With this development, India is soon to begin the domestic production of anti-viral drug remdesivir which would have efficacy, stability, safety for "restricted emergency use" on COVID-19 patients, official added. Earlier, this month ANI had reported that the Central Drug Control Standard Organisation (CDCSO) office of DCGI had granted its permission to US based Gilead Sciences for marketing authorization of its anti-viral drug Remdesivir in India for "restricted emergency use" on hospitalized COVID-19 patients in the wake of virus pandemic. Remdesivir Clinical Trials Against COVID-19 to Begin in Maharashtra Amid Rising Cases.
On Saturday, ANI reported reported that DCGI granted domestic firm Glenmark Pharmaceuticals the permission to manufacture and market anti- viral drug favipiravir. Gilead had signed non-exclusive voluntary licensing agreements with five generic pharma firms -- Cipla, Jubilant Life Sciences, Hetero, BRD and Mylan to manufacture and distribute remdesivir, a potential antiviral therapy for COVID-19.
Following which, the six domestic pharma giants--Cipla, Hetero Labs, BRD, Mylan, Jubilant Life Sciences, Dr. Reddy's Labs approached to the India's drug regulator to make and sell remdesivir in the country. "Two pharma giants--Cipla and Hetero were ahead among the other applications. Some of the companies are at various intermediate stages of inspection of manufacturing facilities, verification of data, stability testing, emergency laboratory testing as per protocol etc," said official.
"Being an injectable formulation, testing for assay, identity, impurities, bacterial endotoxin test and sterility become very critical for patient safety and this data need to be provided by the companies. CDSCO is awaiting the data and is providing complete support to these companies," said the official.
Apart from this, pharma companies have been directed to take written informed consent of each and every patient, results of additional clinical trials to be submitted, active surveillance data of all treated patients to be submitted, risk management plan along with active post marketing surveillance and reporting of serious adverse events also to be submitted, said the official.
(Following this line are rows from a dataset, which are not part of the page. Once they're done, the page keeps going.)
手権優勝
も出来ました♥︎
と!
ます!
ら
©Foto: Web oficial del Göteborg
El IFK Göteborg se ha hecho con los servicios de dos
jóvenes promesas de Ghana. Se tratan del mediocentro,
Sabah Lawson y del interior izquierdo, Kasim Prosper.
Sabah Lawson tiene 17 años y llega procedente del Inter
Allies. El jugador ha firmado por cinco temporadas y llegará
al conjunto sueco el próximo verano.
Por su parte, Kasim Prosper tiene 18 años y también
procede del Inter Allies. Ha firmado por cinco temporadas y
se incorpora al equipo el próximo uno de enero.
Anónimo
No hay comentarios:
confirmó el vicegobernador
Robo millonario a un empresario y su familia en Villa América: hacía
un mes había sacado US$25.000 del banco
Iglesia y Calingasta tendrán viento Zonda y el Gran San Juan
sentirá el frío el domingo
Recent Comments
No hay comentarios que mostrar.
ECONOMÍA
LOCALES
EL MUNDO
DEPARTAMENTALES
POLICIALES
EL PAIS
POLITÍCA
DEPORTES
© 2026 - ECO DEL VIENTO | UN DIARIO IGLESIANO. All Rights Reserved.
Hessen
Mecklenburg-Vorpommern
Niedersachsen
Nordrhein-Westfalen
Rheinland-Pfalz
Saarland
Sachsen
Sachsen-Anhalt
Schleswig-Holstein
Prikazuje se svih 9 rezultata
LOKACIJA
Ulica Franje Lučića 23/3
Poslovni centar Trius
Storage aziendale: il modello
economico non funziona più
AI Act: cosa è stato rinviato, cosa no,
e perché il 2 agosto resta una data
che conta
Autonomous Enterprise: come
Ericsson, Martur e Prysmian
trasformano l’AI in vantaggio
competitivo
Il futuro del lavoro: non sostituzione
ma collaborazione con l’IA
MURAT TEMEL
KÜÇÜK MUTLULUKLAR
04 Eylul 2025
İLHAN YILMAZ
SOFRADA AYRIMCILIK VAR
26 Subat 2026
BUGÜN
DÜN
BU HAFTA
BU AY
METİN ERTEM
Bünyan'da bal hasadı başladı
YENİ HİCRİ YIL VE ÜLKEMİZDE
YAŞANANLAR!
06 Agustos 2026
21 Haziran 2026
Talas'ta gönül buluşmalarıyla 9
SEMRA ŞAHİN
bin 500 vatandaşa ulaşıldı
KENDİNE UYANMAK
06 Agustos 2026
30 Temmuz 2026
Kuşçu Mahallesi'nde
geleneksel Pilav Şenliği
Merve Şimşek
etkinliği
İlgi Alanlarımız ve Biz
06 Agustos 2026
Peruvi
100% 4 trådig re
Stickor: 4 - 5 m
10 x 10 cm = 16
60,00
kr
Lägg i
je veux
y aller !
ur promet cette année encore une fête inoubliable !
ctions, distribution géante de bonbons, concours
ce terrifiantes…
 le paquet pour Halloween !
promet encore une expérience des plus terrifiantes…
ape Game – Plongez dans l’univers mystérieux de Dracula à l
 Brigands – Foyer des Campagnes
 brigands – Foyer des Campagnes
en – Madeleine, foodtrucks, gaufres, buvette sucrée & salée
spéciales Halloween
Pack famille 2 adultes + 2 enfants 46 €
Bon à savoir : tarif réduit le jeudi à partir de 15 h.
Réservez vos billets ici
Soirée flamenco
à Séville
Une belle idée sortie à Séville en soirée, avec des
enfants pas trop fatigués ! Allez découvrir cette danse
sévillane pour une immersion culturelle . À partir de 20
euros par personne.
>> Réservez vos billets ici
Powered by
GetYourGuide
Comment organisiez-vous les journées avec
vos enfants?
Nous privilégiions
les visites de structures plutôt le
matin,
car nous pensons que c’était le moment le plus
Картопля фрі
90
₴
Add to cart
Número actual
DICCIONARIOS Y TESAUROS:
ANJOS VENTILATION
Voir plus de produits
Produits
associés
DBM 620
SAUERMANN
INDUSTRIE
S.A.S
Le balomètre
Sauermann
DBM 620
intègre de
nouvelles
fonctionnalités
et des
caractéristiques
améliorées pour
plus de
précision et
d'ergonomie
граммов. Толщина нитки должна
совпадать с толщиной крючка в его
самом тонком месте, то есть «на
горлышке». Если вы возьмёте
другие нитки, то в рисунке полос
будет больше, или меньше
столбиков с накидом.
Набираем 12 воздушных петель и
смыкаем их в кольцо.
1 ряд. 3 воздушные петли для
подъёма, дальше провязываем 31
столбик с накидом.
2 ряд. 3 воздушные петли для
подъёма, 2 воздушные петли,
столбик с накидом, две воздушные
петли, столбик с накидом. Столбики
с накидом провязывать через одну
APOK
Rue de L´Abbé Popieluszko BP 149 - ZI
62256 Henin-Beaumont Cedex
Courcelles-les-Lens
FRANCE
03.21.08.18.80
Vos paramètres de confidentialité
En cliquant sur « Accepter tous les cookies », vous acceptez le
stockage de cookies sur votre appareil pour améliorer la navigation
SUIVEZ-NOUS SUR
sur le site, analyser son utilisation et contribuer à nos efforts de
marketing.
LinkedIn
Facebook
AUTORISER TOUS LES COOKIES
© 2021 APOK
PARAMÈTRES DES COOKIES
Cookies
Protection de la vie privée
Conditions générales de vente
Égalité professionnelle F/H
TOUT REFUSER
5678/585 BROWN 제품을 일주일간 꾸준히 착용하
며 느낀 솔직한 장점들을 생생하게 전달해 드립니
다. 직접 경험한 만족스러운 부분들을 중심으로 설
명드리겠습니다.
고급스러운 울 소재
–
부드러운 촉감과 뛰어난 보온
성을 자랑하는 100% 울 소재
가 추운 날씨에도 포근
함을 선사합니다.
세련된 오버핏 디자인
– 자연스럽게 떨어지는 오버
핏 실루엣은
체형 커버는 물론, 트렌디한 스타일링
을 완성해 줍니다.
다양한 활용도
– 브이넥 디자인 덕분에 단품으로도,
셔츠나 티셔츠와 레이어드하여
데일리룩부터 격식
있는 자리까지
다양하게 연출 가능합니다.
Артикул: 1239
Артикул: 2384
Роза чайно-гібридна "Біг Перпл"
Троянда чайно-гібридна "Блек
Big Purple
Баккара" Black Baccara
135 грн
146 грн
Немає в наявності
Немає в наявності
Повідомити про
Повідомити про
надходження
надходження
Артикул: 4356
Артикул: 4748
It has already waived off the requirement of local clinical trials for these companies by invoking emergency provisions. The regulatory processes are being facilitated and expedited by CDSCO, official said. The union health ministry's recent issued clinical management guidelines for COVID-19. In the latest protocol, the health ministry has described the use of Remdesivir drug as investigational therapy on coronavirus patient.
"Patient can be administered with 200 mg IV on day 1 followed by 100 mg IV daily for 5 days. The drug cannot be administered to a pregnant or lactating mother and children below age of 12years. The drug is not recommended to patient with liver problems and renal complications," stated the clinical management protocol on COVID-19.